Friday, November 02, 2007
Władysław II Jagiełło had a name change, it is now Jogaila
I haven't written anything in a while, but a Wikipedia article by the name of "Jogaila" forces my hand. Never heard of Jogaila? Well that's because it is the Lithuanian version of the name of one Poland and Lithuania's* most famous kings, Władysław II Jagiełło, a name this King took upon taking the Polish throne. The encyclopedic article on Jagiełło has received the "featured article status" reserved for the best that Wikipedia has to offer.
Let me give you some background, this article was originally named Wladislaus II of Poland, a name properly used in many English language history books. This latinised version of the Polish name has gone out of vogue, as more contemporary works now use the the Polish spelling and pronunciation Władysław II Jagiełło. Of course the Polish version of the name opened a can of worms, since someone somehow saw this as an affront to the fact that Władysław II Jagiełło is Lithuania (I have never seen anyone try to dispute this indisputable fact), and more importantly to this group of folks, he was the ruler of Lithuania. So now it became the "mine is bigger then yours" argument reincarnated as "Lithuania was just as or more important then Poland" argument, therefore some idiot changed the name of the article to Jogaila of Lithuania with a note that this was a "More sensible, less Polonocentric name". As if the popularized version of the name was secondary to the the nationality of the individual. I'm sure the Duke of Lorraine preferred to be called by his Polish name of Stanislaw Leszczynski (I need a roll my eyes emoticon here). After months of gamesmanship the article was finally left with the awful and useless Jogaila title. Is awfl to harsh a word? Well for comparisons sake, should Pope John Paul II's article be named "Karol Wojtyla" the name he was born with in Poland? Should people looking for Stalin have to type in Josef Vissarionovich Dzhugashvili? Or maybe Vladimir Ilyich Ulyanov instead of just Lenin?
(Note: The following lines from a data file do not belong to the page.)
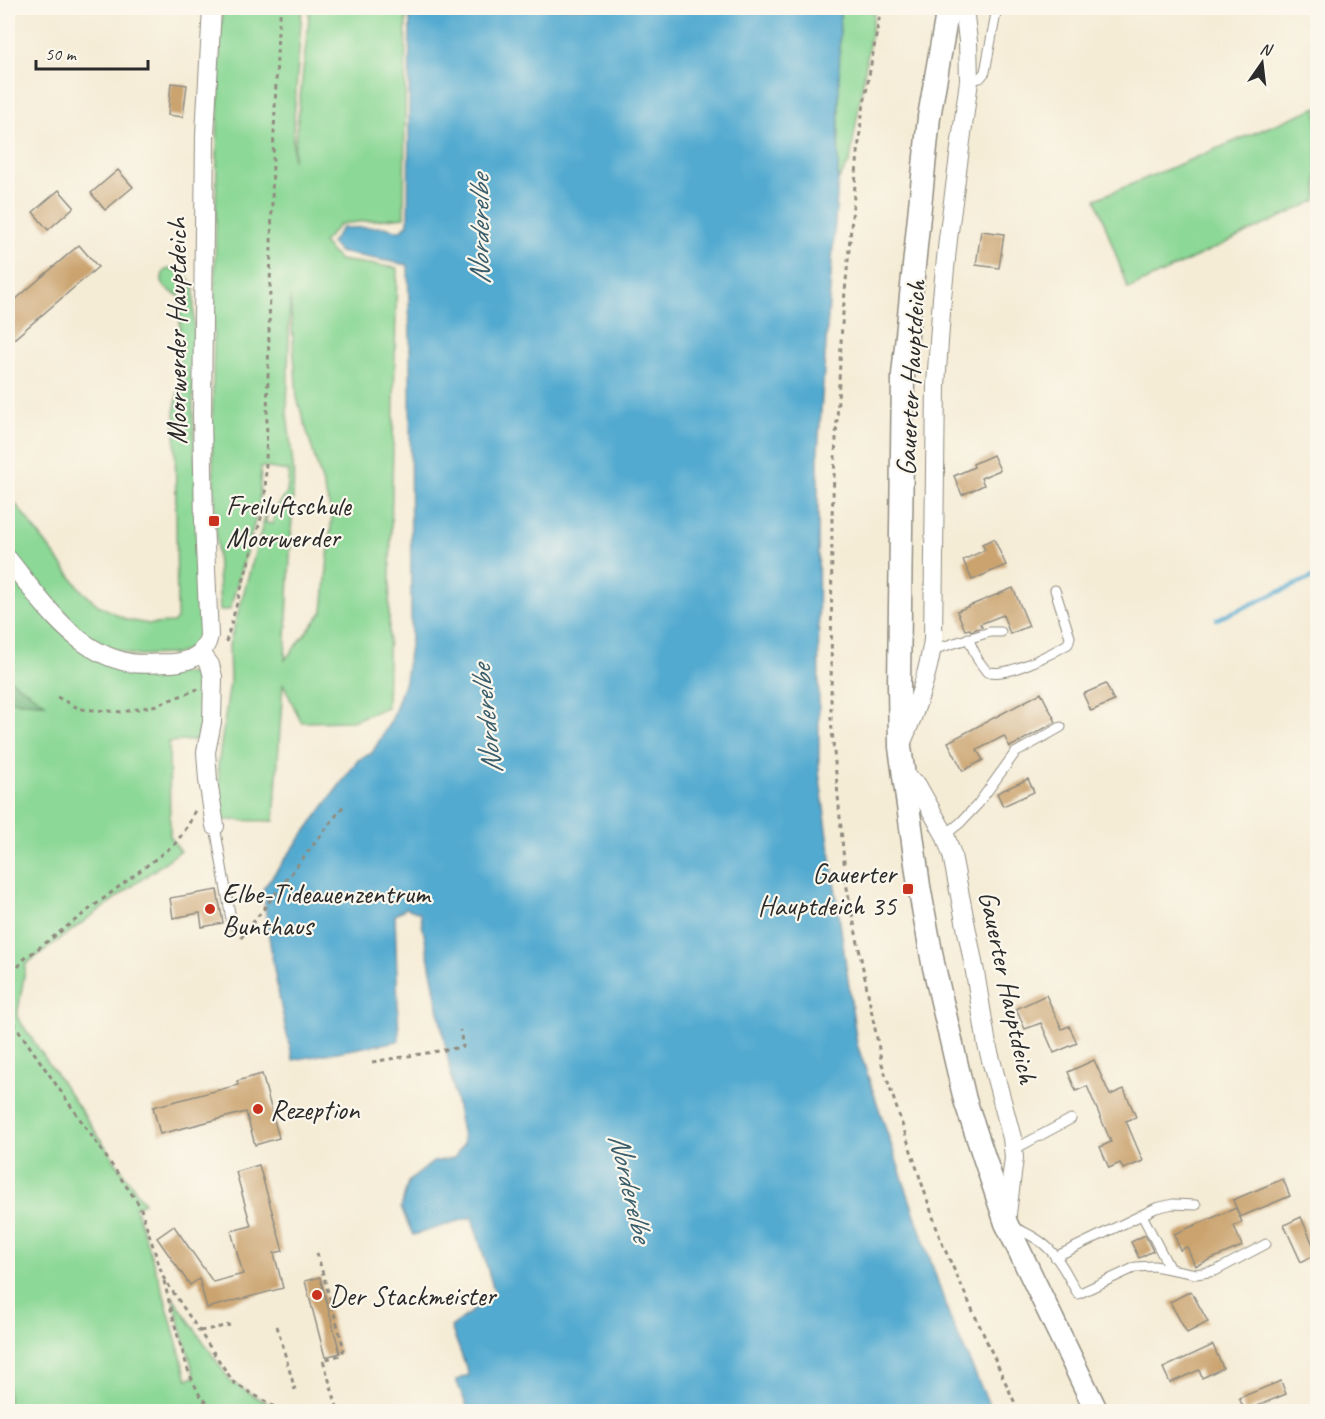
<svg xmlns="http://www.w3.org/2000/svg" width="1325" height="1419" viewBox="0 0 1325 1419" font-family="Caveat,sans-serif">
<style>
.green{fill:#8cd896;stroke:#5c8260;stroke-width:1.5;fill-rule:evenodd}
.forest{fill:#71b87f;stroke:#4e7255;stroke-width:1.5}
.water{fill:#53aad0;stroke:#3f6a7e;stroke-width:1.5}
.lines{fill:none;stroke-linecap:round;stroke-linejoin:round}
.stream{stroke:#53aad0;stroke-width:4.5}
.building{fill:#caa36e}
.service-casing{stroke:#908c80;stroke-width:11}
.minor-casing{stroke:#908c80;stroke-width:20}
.tertiary-casing{stroke:#908c80;stroke-width:25}
.path{stroke:#908c80;stroke-width:3;stroke-dasharray:4.5 4.5;stroke-linecap:butt}
.service{stroke:#fff;stroke-width:9}
.minor{stroke:#fff;stroke-width:18}
.tertiary{stroke:#fff;stroke-width:22}
.poi-dot{fill:#c8321e;stroke:#fbf7ec;stroke-width:2}
.labels{text-anchor:middle;stroke-width:4.5;stroke-linejoin:round;paint-order:stroke}
.street-label{font-size:28px;fill:#2b2b2b;stroke:#fbf7ec}
.poi-label{font-size:28px;fill:#2b2b2b;stroke:#fbf7ec;text-anchor:start}
.water-label{font-size:30px;font-style:italic;fill:#3b5e6d;stroke:#fbf7ec}
</style>
<rect width="100%" height="100%" fill="#fbf7ec"/>
<filter id="ink" filterUnits="userSpaceOnUse"><feTurbulence type="fractalNoise" baseFrequency=".0167" numOctaves="2"/><feDisplacementMap in="SourceGraphic" scale="12" xChannelSelector="R" yChannelSelector="G"/><feConvolveMatrix kernelMatrix="1 2 1 2 8 2 1 2 1" color-interpolation-filters="sRGB"/></filter>
<filter id="wash" filterUnits="userSpaceOnUse"><feTurbulence type="fractalNoise" baseFrequency=".008" numOctaves="4" result="noise"/><feDisplacementMap in="SourceGraphic" scale="24" xChannelSelector="R" yChannelSelector="G"/><feGaussianBlur stdDeviation="1.35" result="paint"/><feColorMatrix in="noise" values="0 0 0 0 0 0 0 0 0 0 0 0 0 0 0 0 0 1.4 0 .05"/><feComposite in="paint" operator="in"/></filter>
<g filter="url(#wash)">
<rect width="100%" height="100%" fill="#f5ecd6"/>
<g class="green">
<path d="M222,8H302L293,132V161L310,8H406L404,217L340,224L323,243L339,260L397,268L387,707L352,721L301,722L283,683L274,821L222,820L218,766L230,682L229,645L267,510L266,523L273,524L274,512L287,493L289,471L261,467L259,507L230,609L220,611L212,443L218,96ZM290,296L297,398L332,515L323,611L285,660L294,474L287,413Z"/>
<path d="M840,8H875L850,161L838,181Z"/>
<path d="M1317,107V200L1128,289L1096,199Z"/>
<path d="M170,268C181,271 188,277 194,286L193,412L202,628L199,640L193,646L178,654L134,655L97,644L60,611L8,547V494L82,591L98,605L127,620L149,624L173,623L177,619L175,407L178,392H180V296C168,290 157,287 164,271Z"/>
<path d="M8,568L66,637L169,670L170,672L192,674C200,684 199,691 206,702L197,740L169,742L170,836L180,851L26,964L17,1017L144,1203L135,1207L163,1292L187,1379L195,1377L172,1296L231,1382L280,1411H8V701L43,703L8,678Z"/>
</g>
<path class="forest" d="M8,678L45,703L8,701Z"/>
<path class="water" d="M410,8H840L838,181L818,451L819,772L857,1044L950,1318L992,1411H469L456,1380L469,1375L451,1327L495,1294L472,1217L413,1235L401,1208L408,1182L433,1162L454,1158L464,1143L420,913L406,908L395,915L399,1041L293,1060C279,1004 269,946 263,889L358,760L372,753L392,719L405,681L411,638L410,338L408,265L339,252L331,243L342,228L384,227L400,231L408,224Z"/>
<g class="lines">
<path class="stream" d="M1217,619L1318,575"/>
</g>
<g id="blocks">
<g class="building">
<path d="M171,83L187,85L183,117L168,115Z"/>
<path d="M118,170L133,187L105,210L91,193Z"/>
<path d="M59,190L74,207L48,230L33,212Z"/>
<path d="M981,231L1004,234L999,268L976,265Z"/>
<path d="M79,245L98,267L8,344V306Z"/>
<path d="M993,455L1000,470L981,478L984,485L962,495L954,476L974,467L973,464Z"/>
<path d="M994,539L1006,565L972,580L963,560L985,550L982,544Z"/>
<path d="M1013,588L1029,626L1010,634L1003,615L980,624L982,627L971,631L970,629L965,630L957,611Z"/>
<path d="M1106,684L1114,701L1091,711L1083,694Z"/>
<path d="M1041,693L1056,722L1010,747L1004,736L977,750L983,760L963,771L948,742Z"/>
<path d="M1028,779L1034,792L1003,806L997,793Z"/>
<path d="M217,890L223,923L202,927L200,913L173,918L170,898Z"/>
<path d="M1046,995L1062,1029L1069,1026L1077,1043L1054,1053L1041,1023L1025,1029L1016,1009Z"/>
<path d="M1094,1060L1110,1095L1124,1089L1136,1117L1126,1121L1143,1161L1123,1169L1120,1163L1109,1168L1100,1147L1111,1142L1087,1086L1076,1091L1068,1072Z"/>
<path d="M262,1074L279,1138L255,1145L246,1112L160,1134L153,1107L238,1085L237,1081Z"/>
<path d="M259,1165L283,1251L274,1253L283,1288L207,1308L199,1279L190,1285L157,1238L174,1226L213,1282L243,1274L231,1231L251,1226L236,1172Z"/>
<path d="M1283,1179L1290,1196L1240,1217L1233,1200Z"/>
<path d="M1236,1208L1242,1222L1234,1226L1242,1246L1195,1266L1187,1247L1180,1250L1174,1234Z"/>
<path d="M1301,1217L1317,1254L1301,1262L1284,1225Z"/>
<path d="M1145,1235L1153,1251L1139,1258L1131,1242Z"/>
<path d="M320,1277L340,1353L325,1357L305,1281Z"/>
<path d="M1191,1291L1208,1322L1187,1333L1170,1302Z"/>
<path d="M1213,1345L1223,1368L1202,1378L1199,1370L1170,1383L1163,1368Z"/>
<path d="M1281,1381L1286,1394L1245,1411L1239,1398Z"/>
</g>
</g>
</g>
<g filter="url(#ink)">
<use href="#blocks" fill-opacity="0" stroke="#908c80" stroke-width="1.5"/>
<g class="lines">
<g class="service-casing">
<g id="service">
<path d="M969,81L980,78L985,72L997,8"/>
<path d="M968,638L978,660L987,672C992,672 997,673 1001,672C1020,670 1051,654 1068,644L1070,637L1055,590"/>
<path d="M932,650L990,632H1001"/>
<path d="M215,826L232,925"/>
<path d="M945,835L960,823L978,804L1015,753L1061,727"/>
<path d="M1013,1150L1071,1119"/>
<path d="M1142,1215L1170,1269"/>
<path d="M1014,1227C1026,1233 1040,1239 1050,1250C1062,1262 1069,1279 1078,1294L1136,1267L1154,1266L1196,1274L1215,1271L1266,1244"/>
<path d="M1055,1257L1156,1208L1173,1204L1196,1205"/>
<path d="M1133,1410V1412"/>
</g>
</g>
<g class="minor-casing">
<g id="minor">
<path d="M8,559C41,600 74,653 131,663C144,665 158,663 172,663C190,662 205,655 209,636L204,522L202,414L205,134L212,8"/>
<path d="M201,653L210,665L213,677L212,722L206,752L208,780L215,826"/>
<path d="M902,742C916,710 928,675 933,640L936,385L942,298L948,239L969,81L968,41L964,8"/>
<path d="M903,776L917,785L945,835L952,855L975,972L987,1045L1012,1138L1014,1158L1006,1222"/>
</g>
</g>
<g class="tertiary-casing">
<path id="tertiary" d="M948,8L929,117L903,375L899,685L900,747L919,886L933,963L965,1100L1006,1223L1097,1412"/>
</g>
<g class="path">
<path d="M881,8L861,121L842,324L832,515L831,719L846,883L882,1064L941,1241L1019,1412"/>
<path d="M226,642L265,504L273,159L278,31L281,8"/>
<path d="M57,697L80,709L123,712L157,705L198,689"/>
<path d="M241,938L345,804"/>
<path d="M8,982L23,960L175,844L188,826L196,808"/>
<path d="M8,1015L140,1206L163,1277L234,1383L283,1412"/>
<path d="M372,1062L463,1047L460,1030"/>
<path d="M317,1253L344,1349L341,1355L323,1360L338,1410"/>
<path d="M164,1281L177,1333L189,1373L201,1398L221,1412"/>
<path d="M277,1326L295,1390"/>
<path d="M200,1331L230,1325"/>
</g>
<use href="#service" class="service"/>
<use href="#minor" class="minor"/>
<use href="#tertiary" class="tertiary"/>
</g>
</g>
<g class="poi-dot">
<rect x="208" y="515" width="12" height="12" rx="3"/>
<rect x="902" y="883" width="12" height="12" rx="3"/>
<circle cx="210" cy="909" r="6"/>
<circle cx="258" cy="1109" r="6"/>
<circle cx="317" cy="1295" r="6"/>
</g>
<g class="labels">
<g class="street-label">
<text transform="translate(176 331) rotate(-90)" y="10">Moorwerder Hauptdeich</text>
<text transform="translate(910 378) rotate(-87)" y="10">Gauerter Hauptdeich</text>
<text transform="translate(1009 987) rotate(78)" y="10">Gauerter Hauptdeich</text>
</g>
<g class="poi-label">
<text x="226" y="515">Freiluftschule<tspan x="226" dy="32">Moorwerder</tspan></text>
<text x="896" y="883" text-anchor="end">Gauerter<tspan x="896" dy="32">Hauptdeich 35</tspan></text>
<text x="222" y="903">Elbe-Tideauenzentrum<tspan x="222" dy="32">Bunthaus</tspan></text>
<text x="270" y="1119">Rezeption</text>
<text x="329" y="1305">Der Stackmeister</text>
</g>
<g class="water-label">
<text transform="translate(479 230) rotate(-90)" y="10">Norderelbe</text>
<text transform="translate(486 720) rotate(-96)" y="10">Norderelbe</text>
<text transform="translate(631 1187) rotate(77)" y="10">Norderelbe</text>
</g>
</g>
<rect width="1325" height="1419" fill="none" stroke="#fbf7ec" stroke-width="30"/>
<g transform="translate(1262 63) rotate(14)" stroke="#fbf7ec" stroke-width="4.5" paint-order="stroke">
<path d="M0-4.5L10 22L0 15L-10 22Z" fill="#2b2b2b"/>
<text y="-9" font-size="16" font-weight="bold" text-anchor="middle" fill="#2b2b2b">N</text>
</g>
<path d="M36 60v9h112v-9" fill="none" stroke="#2b2b2b" stroke-width="3"/>
<text x="45" y="60" font-size="18" fill="#2b2b2b" stroke="#fbf7ec" stroke-width="4.5" paint-order="stroke">50 m</text>
</svg>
So to this date the name of the article has never been changed to what it should be, the historically recognized name that the King himself chose to be called by. It hasn't because in Wikipedia a few rabid individuals can make an accepted name into a "controversial" move.
I have abandoned Wikipedia in the past year or so, venturing onto the pages only to get some information instead of participating in building a great reservoir of knowledge. Why participate if some nationalistic editors hijack an article and rename it, and then use Wikipedian rules to enforce the name change? Other things, like the idiotic notion of "notability" for an article to be included, have hampered my enthusiasm as well. (Stephen Colbert's term Wikiality is persona non grata on the great Wikipedia because, as it turns out, not only are many of the editors humorless, but they also hold vendetta's)
Well I think Wikipedia has hit a wall, the numbers of users and growth has peaked and now growth is slowing, statistics show users are putting less time into articles, and I can see why. Having to spend time arguing over whether an article should be called Jogaila or the obvious Władysław II Jagiełło is off putting, only the rabid point of view pushers remain, while the pragmatic middle is forced to jump ship. To bad.